This fall is definitely very different for me. So much is different and for that I'm happy, with the most significant being my appearance and the way I see myself. Some of you might have read my post in another thread, and I'd like to say that I've lost 10lbs since then, making a total of 30lbs lost since this time last year. I love buying clothes now, with my wardrobe having changed dramatically. xD I've noticed people(ok ok guys :P) look at me differently now, and found myself wanting to go out more and do more; just generally being more social... Probably because I actually have some self confidence now.

It's amazing how one little thing can cause so much to happen. We had a really bad winter last year, so most of my time was spent stuck inside. Everything was dead, cold and depressing, and even though I had a lot to do I couldn't compel myself to do it. I could see the ends to the mean but I didn't care. I was stuck and alone.
But in February everything changed, it was literally overnight too - my grandma developed an infection and had to have surgery done. I went and stayed with her, took care of her and basically found a purpose again. I was independent for the most part, and I loved it. That's when my weight loss began, as my appetite pretty much disappeared during this time. Only a few things still appealed to me. (I lived off peas and noodles for like two months :U) I actually only recently got my appetite back, but still can't eat as much as I use too.
I also took school more seriously, and made an attempt to understand what I was doing instead of just "getting the lessons done".
In May I graduated, my grandma was all better, and I started to make a real attempt to change myself.

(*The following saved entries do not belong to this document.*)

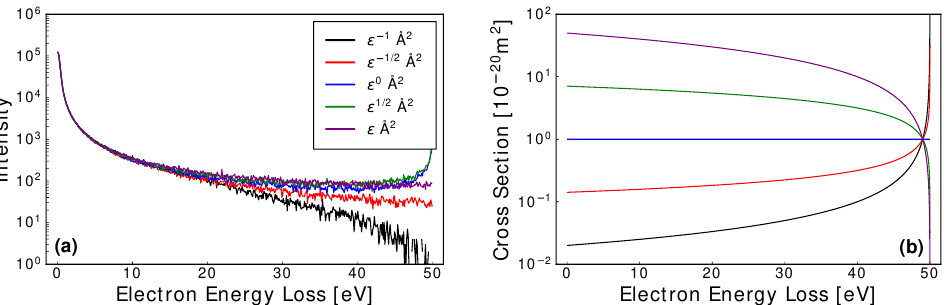
Figure A2. Electron Energy Loss Spectra ( a ), and their corresponding elastic cross-sections ( b ), for various power laws (see legend of ( a )). An initial energy of 50 eV was used. Each spectrum initially remains the same between each power law, before a divergence is observed at higher energy loss. Each spectrum for a single cross-section remains independent of the cross-section magnitude; however evident here is a dependence upon each cross-section derivative.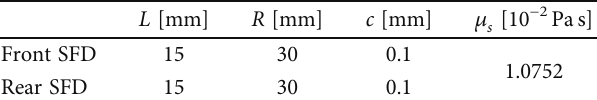
Table 1: SFD parameters.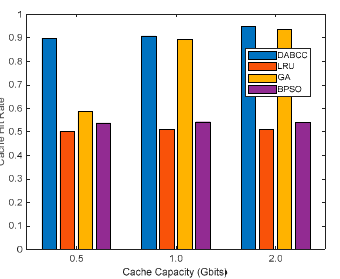
Figure 6. Cache hit rate under different cache capacities.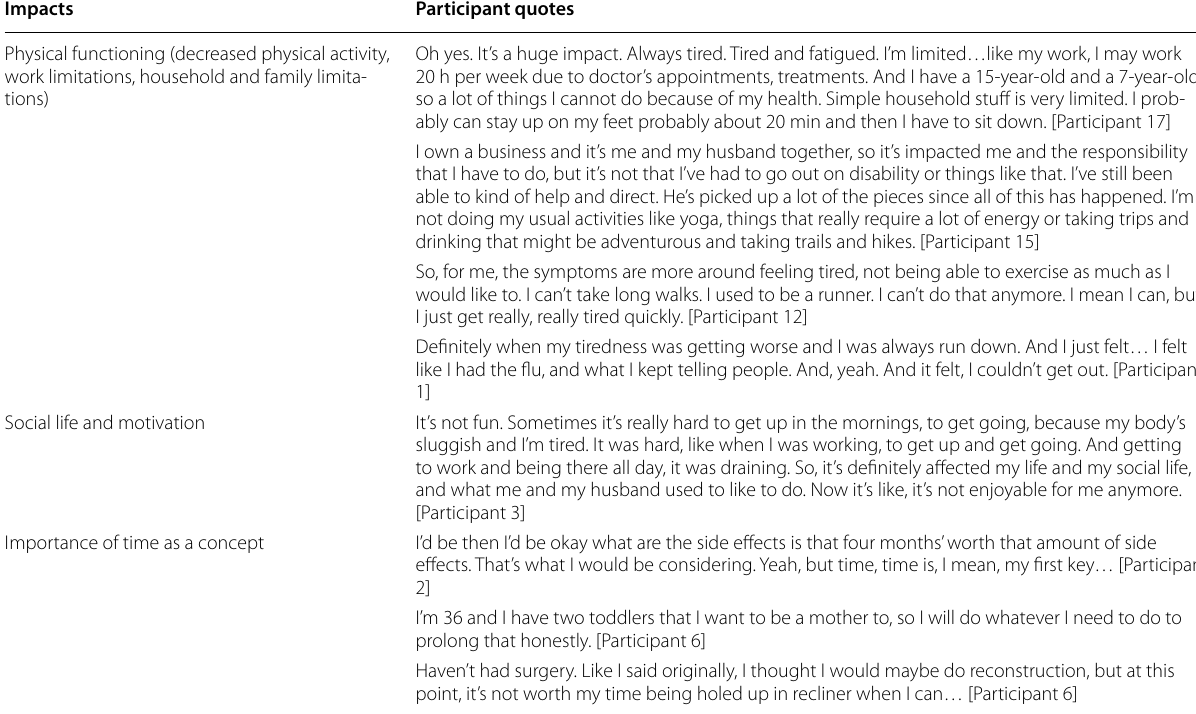
Table 3 Participant quotes describing impacts on patients’ lives Impacts Participant quotes Physical functioning (decreased physical activity, work limitations, household and family limita-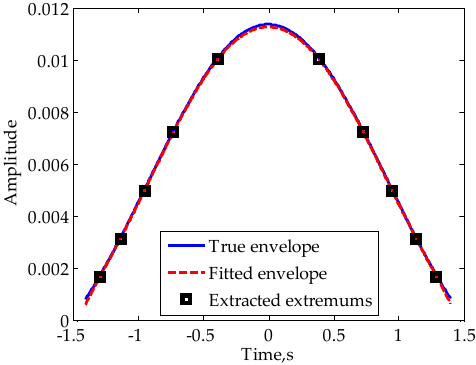
Figure 8. Fitting of the envelope in mainlobe.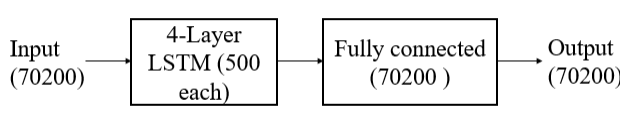
Figure 3. The neural network architecture: 4-Layer LSTM with fully connected layer.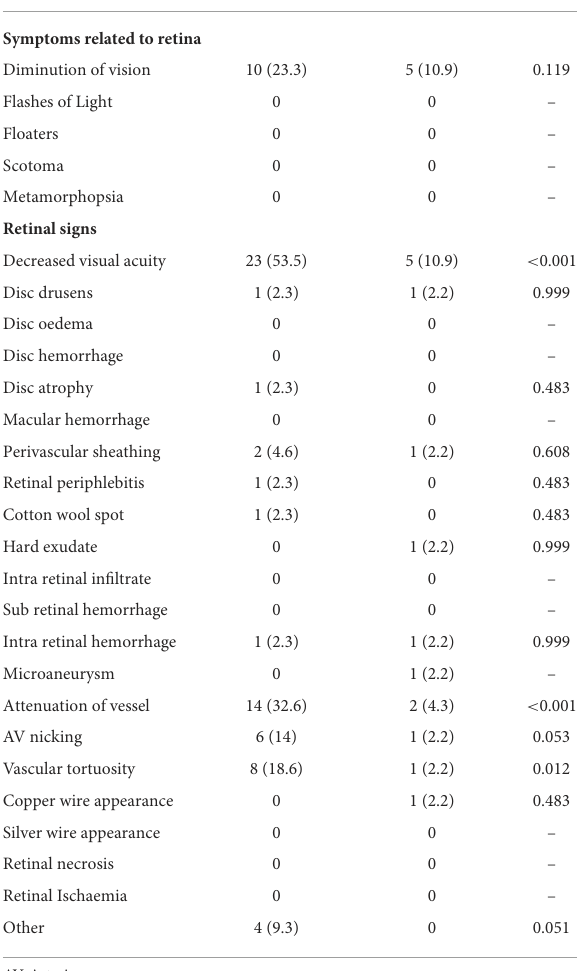
TABLE 2 Distribution of ocular symptoms and retinal signs and symptoms between IIM patients and healthy controls. Variables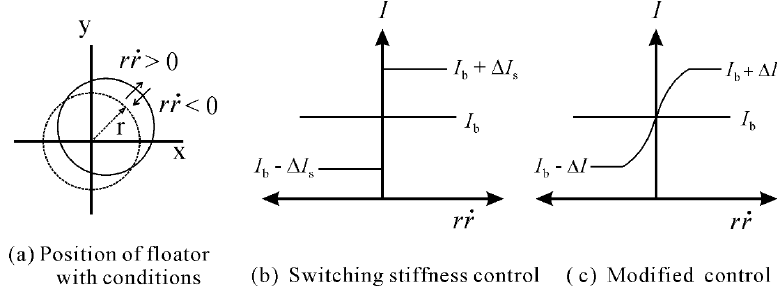
Figure 3. ( a ) Radial position with conditions, and profile of current: ( b ) switching stiffness control; ( c ) modified control.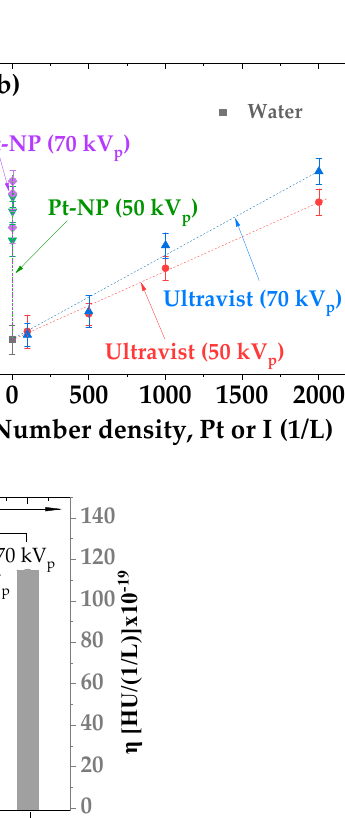
Figure 8. X-ray phantom images of polymer-coated Pt-NPs in aqueous media and Ultravist (X-ray source voltages, 50 and 70 kV p ).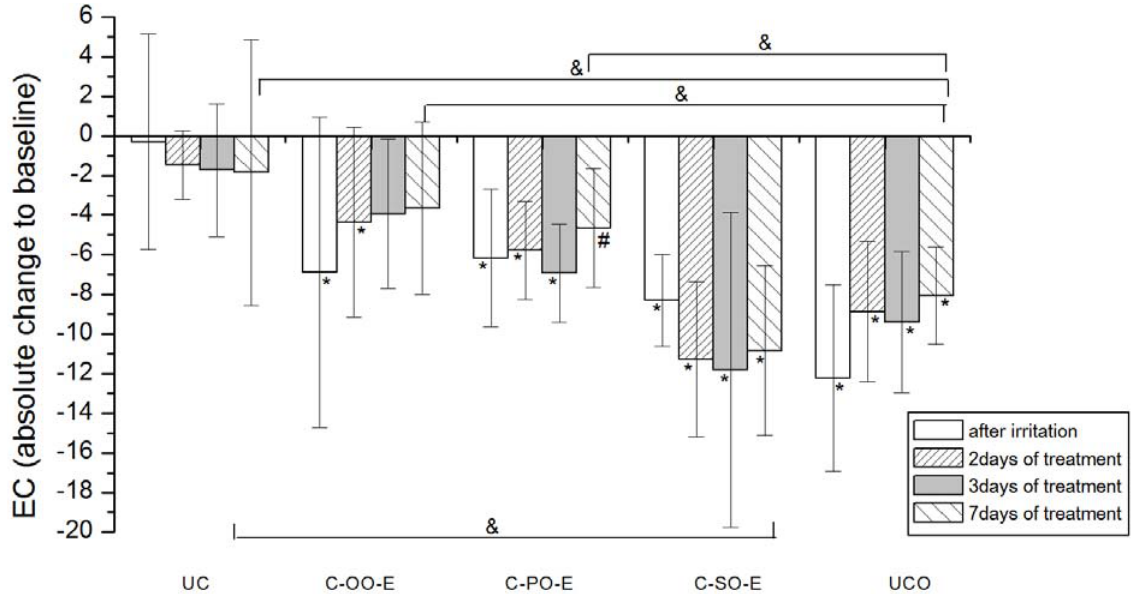
Figure 3. The influence of the irritation per se and samples C-OO-E, C-PO-E and C-SO-E after irritation on EC. Parameters were expressed as absolute changes to baseline at distinct time points. The effects of different formulations were compared mutually and to UC and UCO (significant differences being marked with &). Differences to corresponding sample without SJW (C-OO, C-PO and C-SO) were checked only on day 7, significant differences being marked with (#). (*) is for significant difference of EC at distinct time point related to corresponding baseline (means were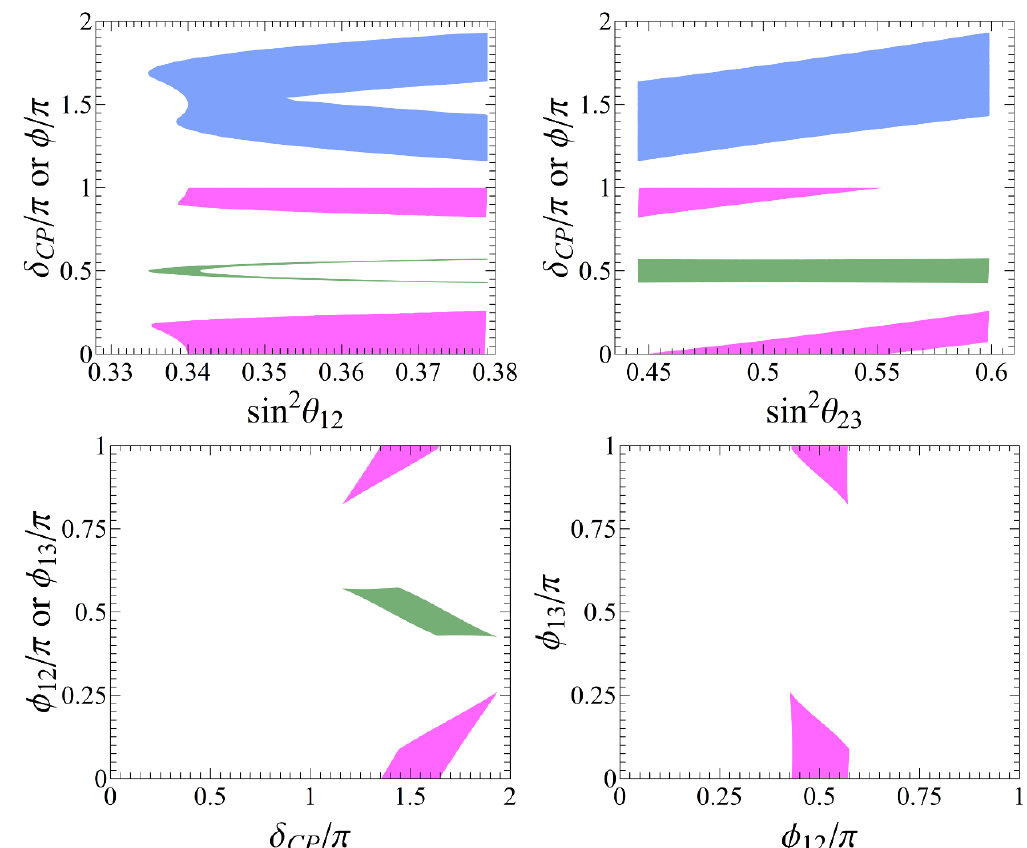
Figure 3 . Correlations between mixing angles and CP phases from eq. (5.7). These hold when X 1 is preserved by the neutrino sector. In all panels the green and magenta regions correspond to the Majorana phases (cid:30) 12 and (cid:30) 13 , respectively, while the blue regions in the upper panels correspond to the Dirac phase (cid:14) CP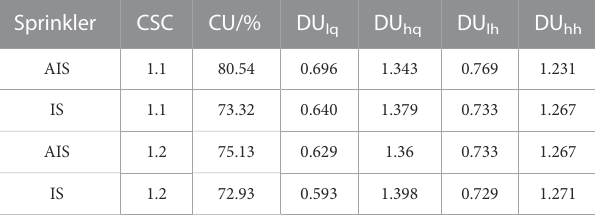
TABLE 3 Results of water uniformity coef fi cients with 250 kPa operating pressure. Sprinkler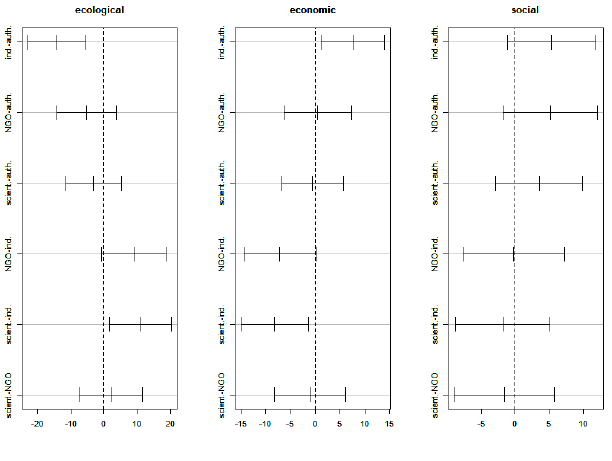
Fig. 5 . Ninety-five percent stakeholder group-wise confidence level for difference in mean level of pillar score (Tukey’s HSD). The y-axis shows the pairwise combinations of stakeholder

I can safely say this summer has been the best summer for me, ever. For several reasons... I stayed at my cousin's for weeks at a time taking care of them while their parents were away for the day. It was so much fun... We were basically by ourselves from the time we woke up until six at night. This summer was pretty bad for storms though, we had a few scares while we were by ourselves. It got so bad one time I could've sworn there was a tornado. It sounded like a freight train was going over the house, and it hailed(hard) for 15 minutes straight, and continued to hail for at least another 10. We were all huddled down in the basement. xD

I've had to grow up a lot, but there's still so much left. I'm looking forward to tomorrow and what it might bring though. ;w;

heh, this turned out a lot longer then planned.